Tehran’s recent financing of Hamas illustrates that despite its strict Shiite ideology, the IRGC is not entirely averse to working with Sunni extremist groups as well, for the sake of mutual conflict against Israel or the West. This fact was further illustrated on Wednesday when Reuters reported that Iran had held talks with Ahrar al-Sham, a Sunni Islamist group based in Syria.

One ostensible motivation for the Obama administration’s negotiations with Iran involved the hope that it would become a closer partner in the two country’s mutual fight against the Islamic State of Iraq and Syria.
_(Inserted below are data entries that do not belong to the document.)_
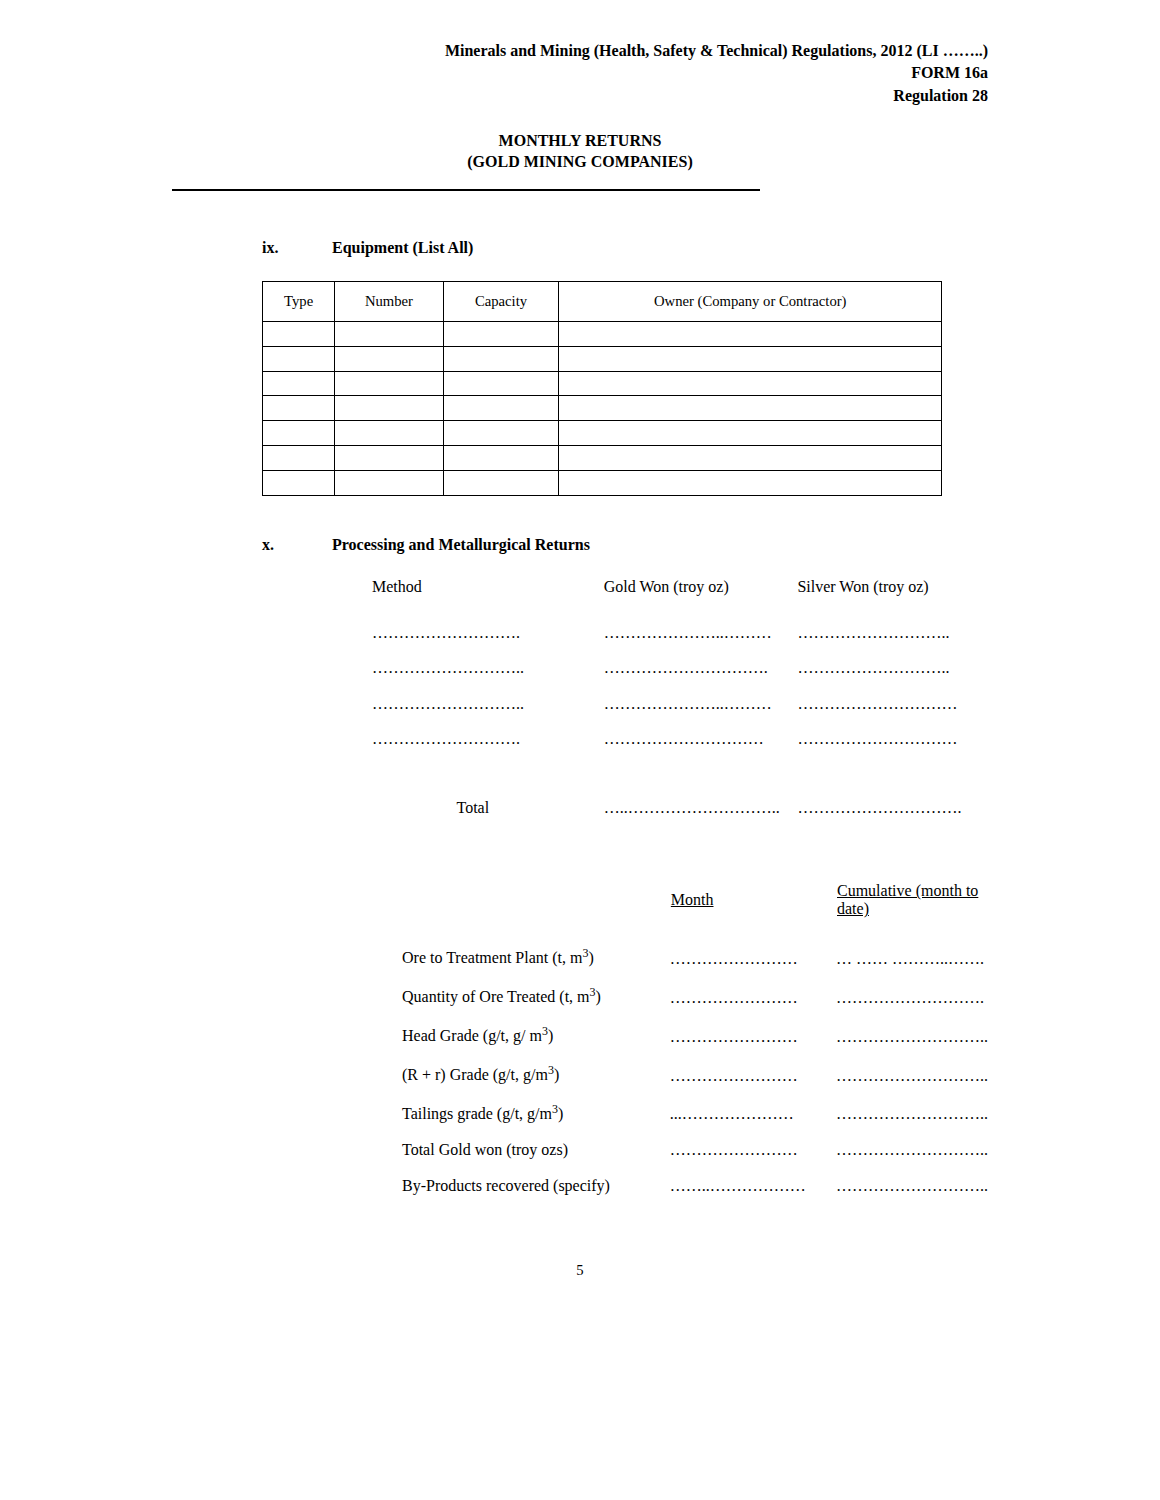Minerals and Mining (Health, Safety & Technical) Regulations, 2012 (LI ……..) FORM 16a Regulation 28
MONTHLY RETURNS (GOLD MINING COMPANIES)
ix. Equipment (List All)
| Type | Number | Capacity | Owner (Company or Contractor) |
| --- | --- | --- | --- |
x. Processing and Metallurgical Returns
| Method | Gold Won (troy oz) | Silver Won (troy oz) |
| --- | --- | --- |
| ………………………. | …………………..……… | ……………………….. |
| ……………………….. | …………………………. | ……………………….. |
| ……………………….. | …………………..……… | ………………………… |
| ………………………. | ………………………… | ………………………… |
| Total | …..……………………….. | …………………………. |
| | Month | Cumulative (month to date) |
| --- | --- | --- |
| Ore to Treatment Plant (t, m 3 ) | …………………… | … …… ………..……. |
| Quantity of Ore Treated (t, m 3 ) | …………………… | ………………………. |
| Head Grade (g/t, g/ m 3 ) | …………………… | ……………………….. |
| (R + r) Grade (g/t, g/m 3 ) | …………………… | ……………………….. |
| Tailings grade (g/t, g/m 3 ) | ...………………… | ……………………….. |
| Total Gold won (troy ozs) | …………………… | ……………………….. |
| By-Products recovered (specify) | ……..……………… | ……………………….. |
5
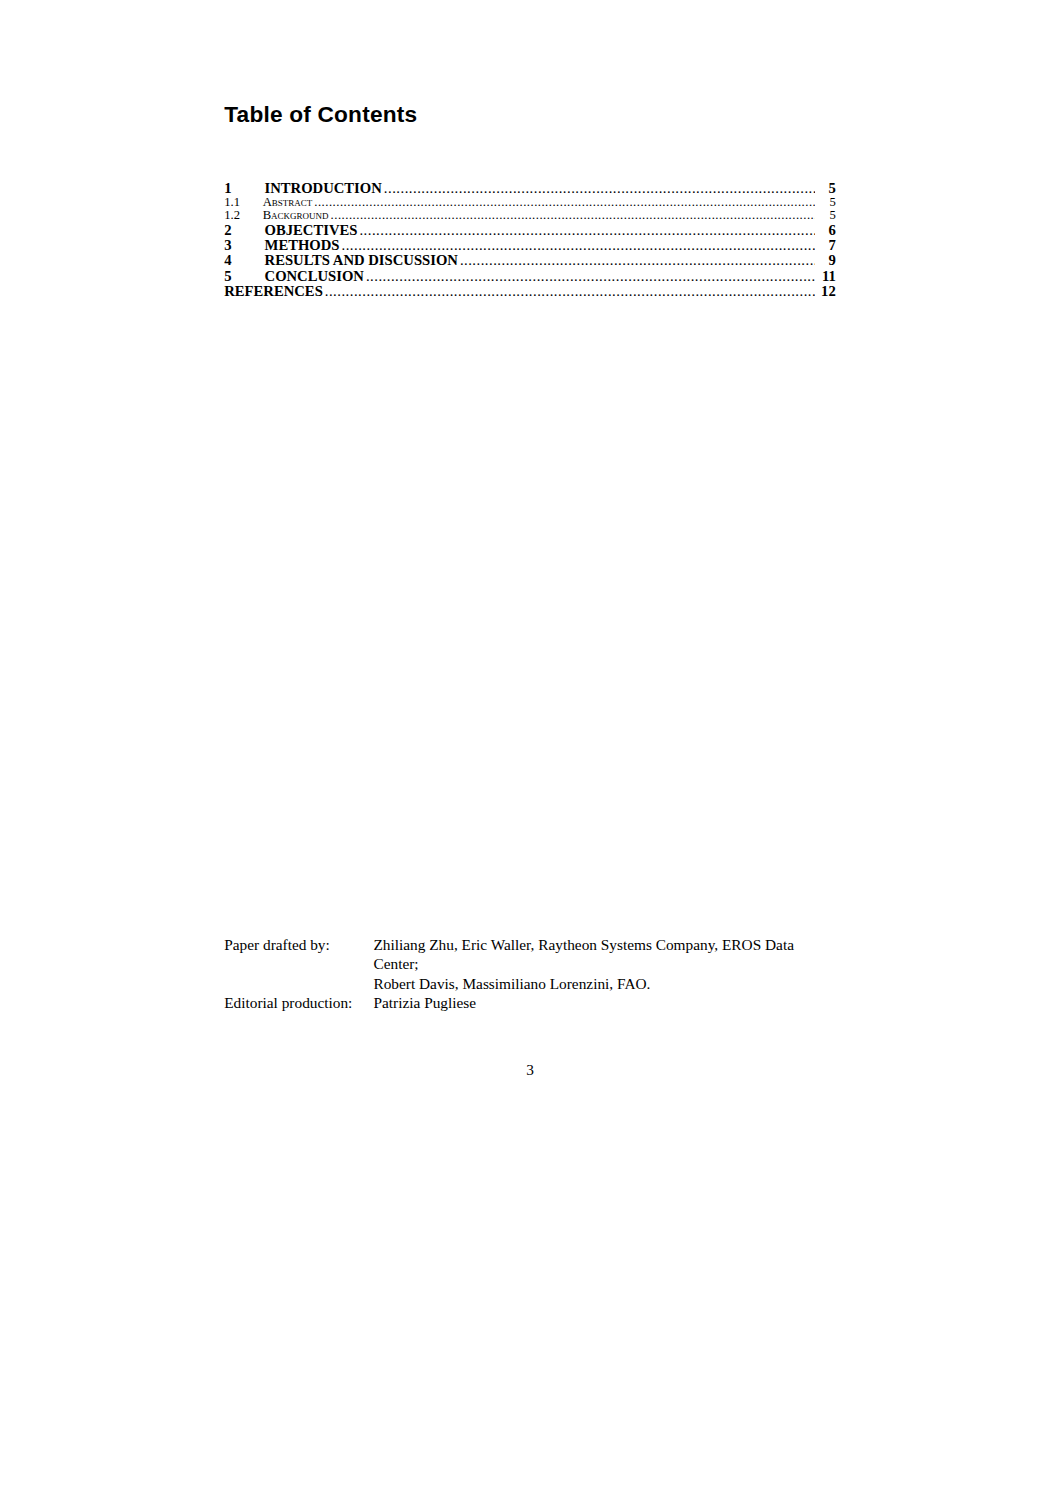Table of Contents
1 INTRODUCTION ................................................................................................................................................. 5
1.1 Abstract ......................................................................................................................................................... 5
1.2 Background ................................................................................................................................................... 5
2 OBJECTIVES ....................................................................................................................................................... 6
3 METHODS .............................................................................................................................................................. 7
4 RESULTS AND DISCUSSION ............................................................................................................. 9
5 CONCLUSION ..................................................................................................................................................... 11
REFERENCES ......................................................................................................................................................... 12
| Paper drafted by: | Zhiliang Zhu, Eric Waller, Raytheon Systems Company, EROS Data Center; Robert Davis, Massimiliano Lorenzini, FAO. |
| Editorial production: | Patrizia Pugliese |
3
But opponents of the Iranian regime, among them the National Council of Resistance of Iran, have countered that an Iranian role in that conflict can only be expected to replace one form of extremism with another.

In addition to the threat of Iranian Shiite hegemony in the region, the meetings with Ahrar al-Sham raise the possibility of ISIS simply being replaced with Sunni extremist groups that are more palatable to Tehran’s regional strategy.

Reuters claims that the recent signs of Shiite-Sunni cooperation by the Iranian regime are unusual. But Tehran has an established history of partnering with Sunni militants when it served the Islamic Republic’s regional strategy. This includes lengthy incidences of allowing Al Qaeda affiliates to operate from a secure base of operations inside of Iran.

In other situations, including both Yemen and Iraq, the IRGC’s exclusive support for Shiite militias has been credited with producing counter-trends of recruitment by Sunni extremist groups. Opponents of Iran’s regional activities are thus concerned that any additional financing for the IRGC could lead to an overall upsurge in sectarian conflict and instability throughout the region.